= TASK TO CARRY OUT =
Copy the lines below, switching every "fetch_measurement" to "read_measurement" and changing nothing else. Leave the pictures out.

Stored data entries
____________________

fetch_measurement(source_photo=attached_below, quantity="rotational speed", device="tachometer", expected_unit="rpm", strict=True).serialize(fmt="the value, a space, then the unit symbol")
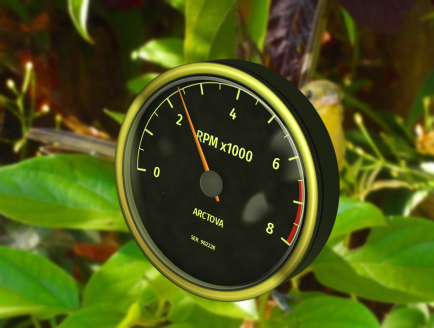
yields 2500 rpm
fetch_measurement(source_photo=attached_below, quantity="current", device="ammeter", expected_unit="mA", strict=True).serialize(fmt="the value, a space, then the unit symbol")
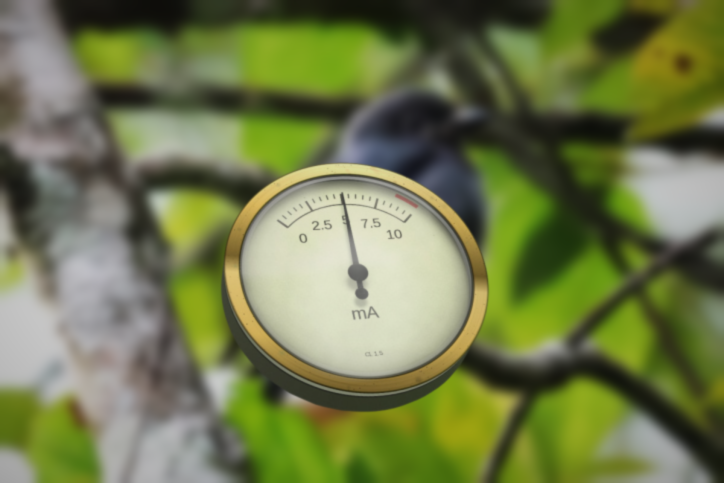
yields 5 mA
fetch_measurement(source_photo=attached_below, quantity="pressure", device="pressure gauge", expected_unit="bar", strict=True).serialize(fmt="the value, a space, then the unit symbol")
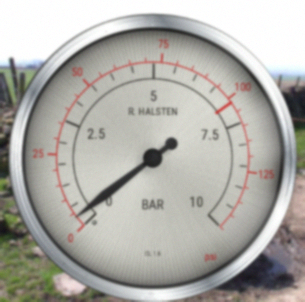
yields 0.25 bar
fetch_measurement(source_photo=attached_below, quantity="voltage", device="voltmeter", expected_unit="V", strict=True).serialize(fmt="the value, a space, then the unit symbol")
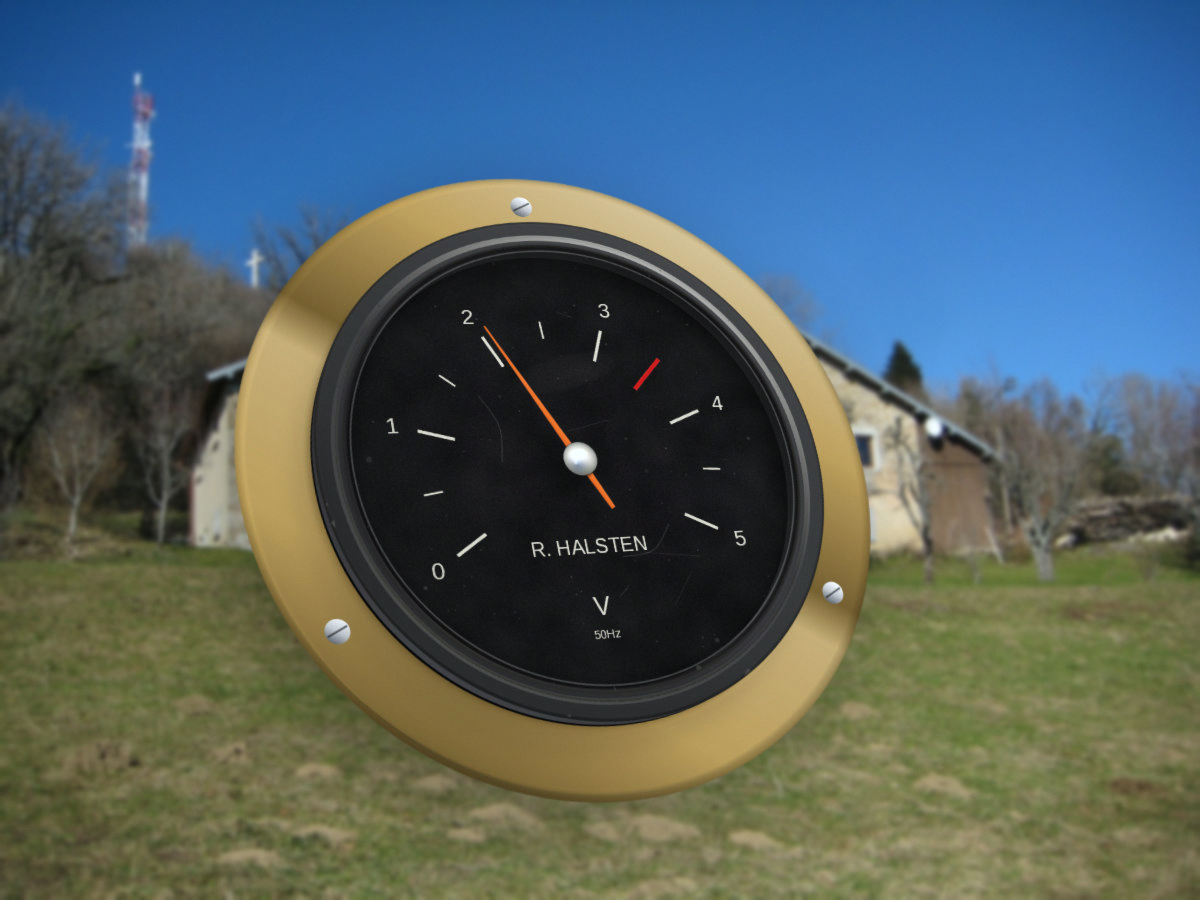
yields 2 V
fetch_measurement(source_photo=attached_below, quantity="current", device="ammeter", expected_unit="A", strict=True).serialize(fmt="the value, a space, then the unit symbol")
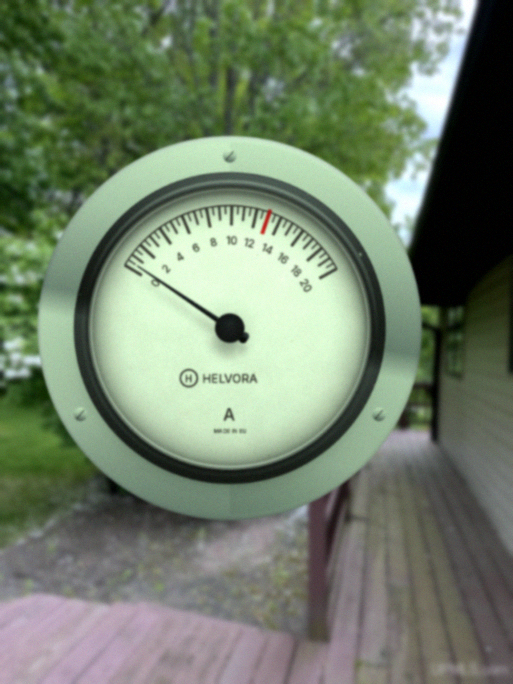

____________________

= SOLUTION FOR THIS TASK =
read_measurement(source_photo=attached_below, quantity="rotational speed", device="tachometer", expected_unit="rpm", strict=True).serialize(fmt="the value, a space, then the unit symbol")
yields 2500 rpm
read_measurement(source_photo=attached_below, quantity="current", device="ammeter", expected_unit="mA", strict=True).serialize(fmt="the value, a space, then the unit symbol")
yields 5 mA
read_measurement(source_photo=attached_below, quantity="pressure", device="pressure gauge", expected_unit="bar", strict=True).serialize(fmt="the value, a space, then the unit symbol")
yields 0.25 bar
read_measurement(source_photo=attached_below, quantity="voltage", device="voltmeter", expected_unit="V", strict=True).serialize(fmt="the value, a space, then the unit symbol")
yields 2 V
read_measurement(source_photo=attached_below, quantity="current", device="ammeter", expected_unit="A", strict=True).serialize(fmt="the value, a space, then the unit symbol")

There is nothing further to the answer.